The cruel cage created by the kind hand
If you’ve visited or seen photos of Bali, you know just how beautiful the country is.
Rice paddies, jungles and beautiful beaches are scattered around the island and it feels just like I imagine paradise would feel like. But beneath the beautiful surface, there lies an undercurrent shaped by the countries poverty and religious beliefs.
In 2010, 83% of Bali practiced Balinese Hinduism. If you’re not familiar with Hinduism (or the Balinese form), it is beautiful, intricate and has many layers and levels within it. One of those layers is reincarnation.
Balinese people believe that thieves and criminals are reincarnated as dogs and combined with the outbreak of rabies in 2015 which the government is still struggling to overcome, the general sentiment towards dogs is low. In my personal experience, this feeling extends to most animals here.
In the west, we are accustomed to animals being respected and part of the family. When foreigners travel to Indonesia, the culture shock relating to this can be heartbreaking. Indonesia is very different.
It’s common to see puppies and kittens dumped on a street, far away from their mum. This is the local’s method of controlling stray animal numbers and is more affordable than neutering the animals as we would in the West.
It’s equally as common to see foreigners rescuing these animals and giving them food, shelter and love in a country that would otherwise ignore their plight. But the problem with foreigners adopting animals is they don’t tend to stay in Bali and what’s left behind by their kindness is far crueler than an animal dying on the streets.
When you take an animal into your home, you domesticate it, strip it of it’s natural inclination to hunt and act independently of humans. In the west, this isn’t a problem because we keep animals for life. But in Bali, it’s a very big problem and that’s why I’m writing this post today.

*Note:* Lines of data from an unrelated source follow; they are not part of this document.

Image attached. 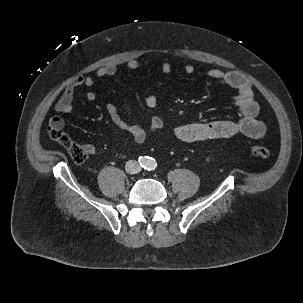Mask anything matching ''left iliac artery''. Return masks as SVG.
<instances>
[{"label":"left iliac artery","instance_id":"left-iliac-artery-1","mask_svg":"<svg viewBox=\"0 0 303 303\" xmlns=\"http://www.w3.org/2000/svg\"><path fill=\"white\" fill-rule=\"evenodd\" d=\"M155 167H156L155 160H153V159L149 160V162H148V169L152 170V169H155Z\"/></svg>","mask_w":303,"mask_h":303}]
</instances>
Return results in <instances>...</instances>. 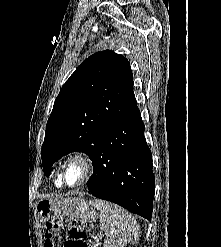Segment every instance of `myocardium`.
Wrapping results in <instances>:
<instances>
[{
    "label": "myocardium",
    "instance_id": "obj_1",
    "mask_svg": "<svg viewBox=\"0 0 221 247\" xmlns=\"http://www.w3.org/2000/svg\"><path fill=\"white\" fill-rule=\"evenodd\" d=\"M71 163L80 165L83 173L81 179L75 184H68L66 182V169ZM93 170L94 162L92 157L84 151H75L69 154L62 163L59 175L60 182L69 188L79 187L89 180L93 173Z\"/></svg>",
    "mask_w": 221,
    "mask_h": 247
}]
</instances>
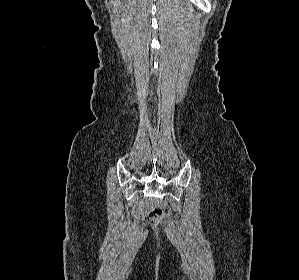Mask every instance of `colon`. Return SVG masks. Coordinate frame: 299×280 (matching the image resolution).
Segmentation results:
<instances>
[{"label":"colon","instance_id":"colon-1","mask_svg":"<svg viewBox=\"0 0 299 280\" xmlns=\"http://www.w3.org/2000/svg\"><path fill=\"white\" fill-rule=\"evenodd\" d=\"M170 213L168 207L163 204L156 203L153 208L148 212V221L150 223H157Z\"/></svg>","mask_w":299,"mask_h":280}]
</instances>
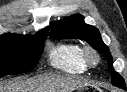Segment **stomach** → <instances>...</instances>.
<instances>
[{"mask_svg":"<svg viewBox=\"0 0 127 92\" xmlns=\"http://www.w3.org/2000/svg\"><path fill=\"white\" fill-rule=\"evenodd\" d=\"M84 90H88V88L85 86H81V87L77 88V92H84Z\"/></svg>","mask_w":127,"mask_h":92,"instance_id":"1","label":"stomach"}]
</instances>
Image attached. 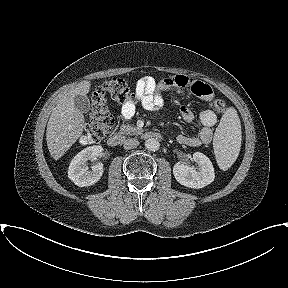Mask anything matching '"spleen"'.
<instances>
[{"label":"spleen","mask_w":288,"mask_h":288,"mask_svg":"<svg viewBox=\"0 0 288 288\" xmlns=\"http://www.w3.org/2000/svg\"><path fill=\"white\" fill-rule=\"evenodd\" d=\"M242 140L241 123L237 111L229 107L216 128L213 148L220 169L227 170L236 161Z\"/></svg>","instance_id":"spleen-1"}]
</instances>
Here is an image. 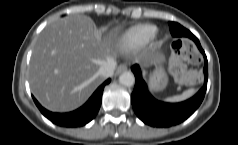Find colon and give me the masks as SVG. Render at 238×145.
Here are the masks:
<instances>
[{"instance_id":"1","label":"colon","mask_w":238,"mask_h":145,"mask_svg":"<svg viewBox=\"0 0 238 145\" xmlns=\"http://www.w3.org/2000/svg\"><path fill=\"white\" fill-rule=\"evenodd\" d=\"M199 61V53L192 42L175 41L172 45L169 72L179 83L193 84L198 81L199 74L188 70L186 63H198Z\"/></svg>"}]
</instances>
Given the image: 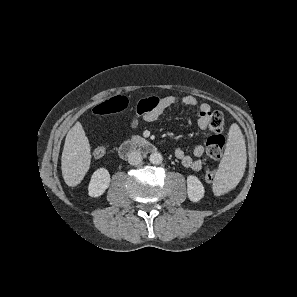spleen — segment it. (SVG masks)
Masks as SVG:
<instances>
[{
  "label": "spleen",
  "instance_id": "3e777b00",
  "mask_svg": "<svg viewBox=\"0 0 297 297\" xmlns=\"http://www.w3.org/2000/svg\"><path fill=\"white\" fill-rule=\"evenodd\" d=\"M246 146L243 134L237 124L229 130L228 142L218 169L222 189H232L241 180L246 167Z\"/></svg>",
  "mask_w": 297,
  "mask_h": 297
}]
</instances>
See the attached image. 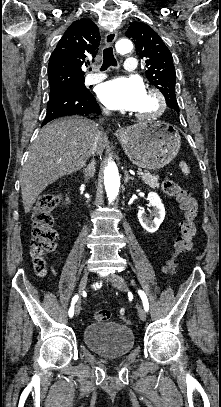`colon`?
I'll list each match as a JSON object with an SVG mask.
<instances>
[{
  "mask_svg": "<svg viewBox=\"0 0 221 407\" xmlns=\"http://www.w3.org/2000/svg\"><path fill=\"white\" fill-rule=\"evenodd\" d=\"M162 190L167 195L173 197L179 203L182 210V218L178 225L179 233L175 240L174 251L165 266V272L171 275L176 270L179 257L191 249L192 241L196 234L195 220L198 214V203L188 190L171 179L163 180ZM59 203V195H42L33 212L30 248L35 271L40 276H44L47 272L46 256L55 249L57 233L53 228L54 218L52 211ZM111 315L109 310H99L95 314V319L105 322L111 318Z\"/></svg>",
  "mask_w": 221,
  "mask_h": 407,
  "instance_id": "colon-1",
  "label": "colon"
}]
</instances>
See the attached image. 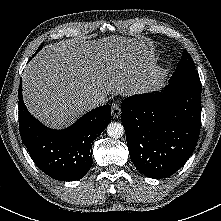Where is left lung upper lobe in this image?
Segmentation results:
<instances>
[{"label": "left lung upper lobe", "instance_id": "obj_1", "mask_svg": "<svg viewBox=\"0 0 221 221\" xmlns=\"http://www.w3.org/2000/svg\"><path fill=\"white\" fill-rule=\"evenodd\" d=\"M169 81L174 83L189 81L200 82L194 61L186 50H183L181 60Z\"/></svg>", "mask_w": 221, "mask_h": 221}]
</instances>
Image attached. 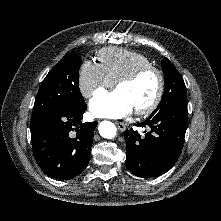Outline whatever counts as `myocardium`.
Segmentation results:
<instances>
[{
	"mask_svg": "<svg viewBox=\"0 0 221 221\" xmlns=\"http://www.w3.org/2000/svg\"><path fill=\"white\" fill-rule=\"evenodd\" d=\"M149 72L156 74L158 78V90L154 100L148 106L135 110V113L139 116L151 114L160 105L165 92V77L163 72L154 65H145L137 67L116 81V86L119 87L122 84L134 82Z\"/></svg>",
	"mask_w": 221,
	"mask_h": 221,
	"instance_id": "myocardium-1",
	"label": "myocardium"
}]
</instances>
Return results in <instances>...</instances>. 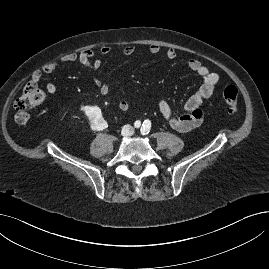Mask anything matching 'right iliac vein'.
<instances>
[{
  "label": "right iliac vein",
  "mask_w": 269,
  "mask_h": 269,
  "mask_svg": "<svg viewBox=\"0 0 269 269\" xmlns=\"http://www.w3.org/2000/svg\"><path fill=\"white\" fill-rule=\"evenodd\" d=\"M129 132H130V128L128 126H126V127L123 128L121 134L123 136H127L129 134Z\"/></svg>",
  "instance_id": "63e3f726"
}]
</instances>
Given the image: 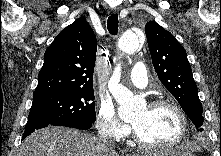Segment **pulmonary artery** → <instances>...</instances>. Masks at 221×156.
I'll use <instances>...</instances> for the list:
<instances>
[{"label":"pulmonary artery","mask_w":221,"mask_h":156,"mask_svg":"<svg viewBox=\"0 0 221 156\" xmlns=\"http://www.w3.org/2000/svg\"><path fill=\"white\" fill-rule=\"evenodd\" d=\"M130 82L139 88H145L148 84L147 71L142 62H138L132 68L129 75Z\"/></svg>","instance_id":"e3ab8cb5"}]
</instances>
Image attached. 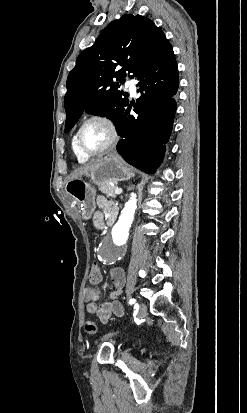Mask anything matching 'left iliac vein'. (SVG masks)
Instances as JSON below:
<instances>
[{
    "mask_svg": "<svg viewBox=\"0 0 247 413\" xmlns=\"http://www.w3.org/2000/svg\"><path fill=\"white\" fill-rule=\"evenodd\" d=\"M146 311H147L146 305H145L144 303H141V304L139 305V309H138V317H139V318H142V317L146 314ZM117 333H118L117 331L107 333V334L103 335L100 339H98L97 342H98V343H101V342H103V341H105V340H108L109 338H111L112 336L116 335Z\"/></svg>",
    "mask_w": 247,
    "mask_h": 413,
    "instance_id": "left-iliac-vein-1",
    "label": "left iliac vein"
}]
</instances>
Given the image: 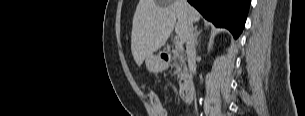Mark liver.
<instances>
[{
    "mask_svg": "<svg viewBox=\"0 0 305 116\" xmlns=\"http://www.w3.org/2000/svg\"><path fill=\"white\" fill-rule=\"evenodd\" d=\"M200 20L199 12L185 0H140L133 17L131 51L136 64L165 45L175 29L186 42L188 22Z\"/></svg>",
    "mask_w": 305,
    "mask_h": 116,
    "instance_id": "liver-1",
    "label": "liver"
}]
</instances>
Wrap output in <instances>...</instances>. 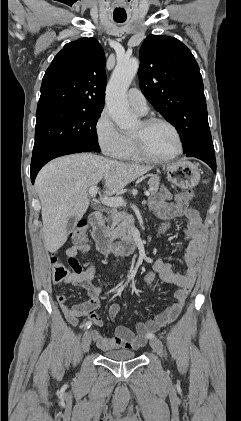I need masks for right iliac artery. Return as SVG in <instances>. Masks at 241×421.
Here are the masks:
<instances>
[{"mask_svg":"<svg viewBox=\"0 0 241 421\" xmlns=\"http://www.w3.org/2000/svg\"><path fill=\"white\" fill-rule=\"evenodd\" d=\"M91 325H92V322L87 321V322L84 324V327L88 329V328H90V327H91Z\"/></svg>","mask_w":241,"mask_h":421,"instance_id":"obj_1","label":"right iliac artery"}]
</instances>
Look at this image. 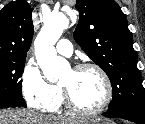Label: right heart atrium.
Wrapping results in <instances>:
<instances>
[{
    "instance_id": "1",
    "label": "right heart atrium",
    "mask_w": 145,
    "mask_h": 124,
    "mask_svg": "<svg viewBox=\"0 0 145 124\" xmlns=\"http://www.w3.org/2000/svg\"><path fill=\"white\" fill-rule=\"evenodd\" d=\"M21 88L25 100L35 109L48 110L57 102V87L45 80L38 65L33 61L24 66Z\"/></svg>"
}]
</instances>
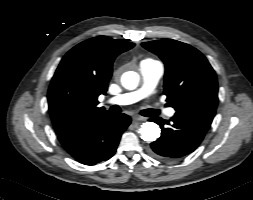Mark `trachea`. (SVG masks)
Masks as SVG:
<instances>
[{"label": "trachea", "mask_w": 253, "mask_h": 200, "mask_svg": "<svg viewBox=\"0 0 253 200\" xmlns=\"http://www.w3.org/2000/svg\"><path fill=\"white\" fill-rule=\"evenodd\" d=\"M111 111L114 113H117L120 111V109L118 106H113ZM159 113L160 111L157 109H148V110L143 111V115L146 117L155 116V115H158Z\"/></svg>", "instance_id": "1"}]
</instances>
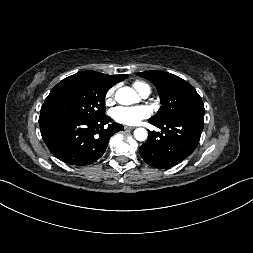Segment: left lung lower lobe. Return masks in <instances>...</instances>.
<instances>
[{
	"label": "left lung lower lobe",
	"instance_id": "left-lung-lower-lobe-1",
	"mask_svg": "<svg viewBox=\"0 0 253 253\" xmlns=\"http://www.w3.org/2000/svg\"><path fill=\"white\" fill-rule=\"evenodd\" d=\"M204 113L194 110L174 120L149 122L161 133L149 132V139L140 147L144 161L154 168L165 169L177 165L197 147L204 126Z\"/></svg>",
	"mask_w": 253,
	"mask_h": 253
}]
</instances>
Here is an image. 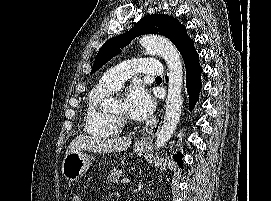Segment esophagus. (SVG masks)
I'll return each mask as SVG.
<instances>
[{"label": "esophagus", "mask_w": 271, "mask_h": 201, "mask_svg": "<svg viewBox=\"0 0 271 201\" xmlns=\"http://www.w3.org/2000/svg\"><path fill=\"white\" fill-rule=\"evenodd\" d=\"M163 121V109H160L158 118L151 129L136 140L137 146H148L159 133Z\"/></svg>", "instance_id": "34e87169"}]
</instances>
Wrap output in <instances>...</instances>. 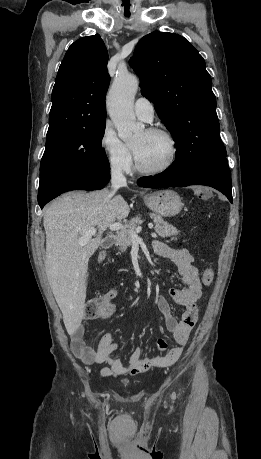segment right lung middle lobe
<instances>
[{"label":"right lung middle lobe","instance_id":"obj_1","mask_svg":"<svg viewBox=\"0 0 261 459\" xmlns=\"http://www.w3.org/2000/svg\"><path fill=\"white\" fill-rule=\"evenodd\" d=\"M106 121L94 126L47 134L40 165L38 197L57 181L82 172H108L109 161L101 140Z\"/></svg>","mask_w":261,"mask_h":459}]
</instances>
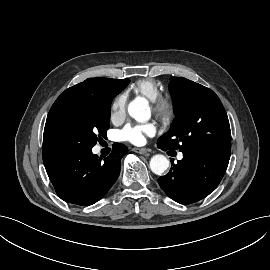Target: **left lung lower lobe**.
<instances>
[{
    "label": "left lung lower lobe",
    "mask_w": 270,
    "mask_h": 270,
    "mask_svg": "<svg viewBox=\"0 0 270 270\" xmlns=\"http://www.w3.org/2000/svg\"><path fill=\"white\" fill-rule=\"evenodd\" d=\"M182 153L183 159L172 164L169 173L160 177L158 183L174 201L191 204L208 196L218 186L226 172L230 151L192 149Z\"/></svg>",
    "instance_id": "1"
}]
</instances>
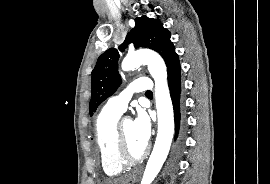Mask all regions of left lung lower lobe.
Here are the masks:
<instances>
[{"mask_svg": "<svg viewBox=\"0 0 270 184\" xmlns=\"http://www.w3.org/2000/svg\"><path fill=\"white\" fill-rule=\"evenodd\" d=\"M167 79L170 90V96L173 103L175 117V138L177 140V148L180 150L184 144L186 132V120L184 115V105L181 90V68L179 57L175 53L167 64Z\"/></svg>", "mask_w": 270, "mask_h": 184, "instance_id": "1", "label": "left lung lower lobe"}]
</instances>
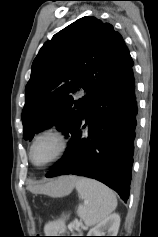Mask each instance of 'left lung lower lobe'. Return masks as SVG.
I'll use <instances>...</instances> for the list:
<instances>
[{
	"mask_svg": "<svg viewBox=\"0 0 158 237\" xmlns=\"http://www.w3.org/2000/svg\"><path fill=\"white\" fill-rule=\"evenodd\" d=\"M137 112L131 67L89 102L70 133L63 158L46 177L75 174L94 178L114 189L127 202Z\"/></svg>",
	"mask_w": 158,
	"mask_h": 237,
	"instance_id": "0a47b994",
	"label": "left lung lower lobe"
}]
</instances>
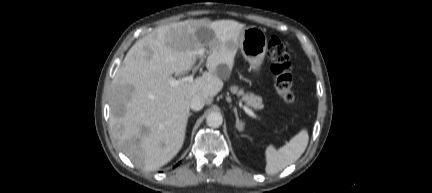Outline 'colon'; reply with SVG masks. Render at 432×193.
<instances>
[{
  "label": "colon",
  "instance_id": "obj_1",
  "mask_svg": "<svg viewBox=\"0 0 432 193\" xmlns=\"http://www.w3.org/2000/svg\"><path fill=\"white\" fill-rule=\"evenodd\" d=\"M268 57L271 61V72L275 76V88L280 99L289 105L296 103L292 92V75L289 51L284 43L273 36L268 43Z\"/></svg>",
  "mask_w": 432,
  "mask_h": 193
}]
</instances>
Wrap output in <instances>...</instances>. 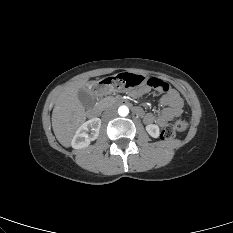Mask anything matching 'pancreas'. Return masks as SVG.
Listing matches in <instances>:
<instances>
[{"label": "pancreas", "instance_id": "obj_1", "mask_svg": "<svg viewBox=\"0 0 233 233\" xmlns=\"http://www.w3.org/2000/svg\"><path fill=\"white\" fill-rule=\"evenodd\" d=\"M113 104V98L112 97H107L103 98L99 101V105H103L105 107L110 106Z\"/></svg>", "mask_w": 233, "mask_h": 233}]
</instances>
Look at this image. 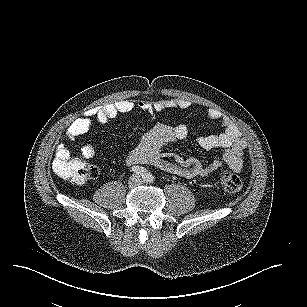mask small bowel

Since moving to Bali almost four months ago, I have volunteered daily at organisations that take on animals adopted and abandoned by foreign tourists. The sheer number of animals showing up every day is depressing and while I try to remain optimistic about tourist’s intentions, it’s difficult when you’re dealing with hundreds of animals rejected by their western owners. Combine this with the cramped and unhygienic conditions they now have to live in and the last slither of hope I have vanishes.
The act of adopting itself is wonderful and I don’t doubt their intentions. What really infuriates me is a selective ignorance about what happens after they leave. It’s what I find most difficult to stomach.
Today, I want to share two stories with you of animals who have been left behind by their owners so you can fully appreciate the situation in Bali. Let’s start with Hoky.
I woke up one morning and checked Facebook to be greeted by this and many more photos in a community group I’m a part of. His name is Hoky and he is supposed to be a beautiful Siberian husky.
Instead, he is hairless and emaciated. His owner left him and his five other dogs locked in their villa without food or water when he abandoned his property four weeks ago. Five animals left to die within the confines of their own home by a person who adopted them and ultimately, took on the responsibility for their welfare.
Hoky died a few days after he was found.
It could be wise to assume that something had happened to Hoky’s owner and perhaps they fully intended to return to Bali within reasonable time. But I doubt it because this happens more often than you can believe.
I don’t want tourists to stop caring for stray animals in Indonesia.
I think the kindness and empathy we bring from the west is hugely valuable in setting an example of how animals should be treated. However, feeding a stray animal to overcome sickness or injury is one thing. Taking them away from their home, into your home, is another.
That’s what happened to a group of cats.
These cats used to live in a market, somewhere in Bali. Markets are the best place for a stray animal to be, especially when they have meat or fish stalls because the animals can scavenge scrap food.
For these cats, a kind foreign women adopted them one-by-one and took them from their home of infrequent food and unreliable shelter, into her villa. Over a period of 6 months, she adopted 16 cats in total.
She flew back home last week and dumped all of them at BAWA’s door.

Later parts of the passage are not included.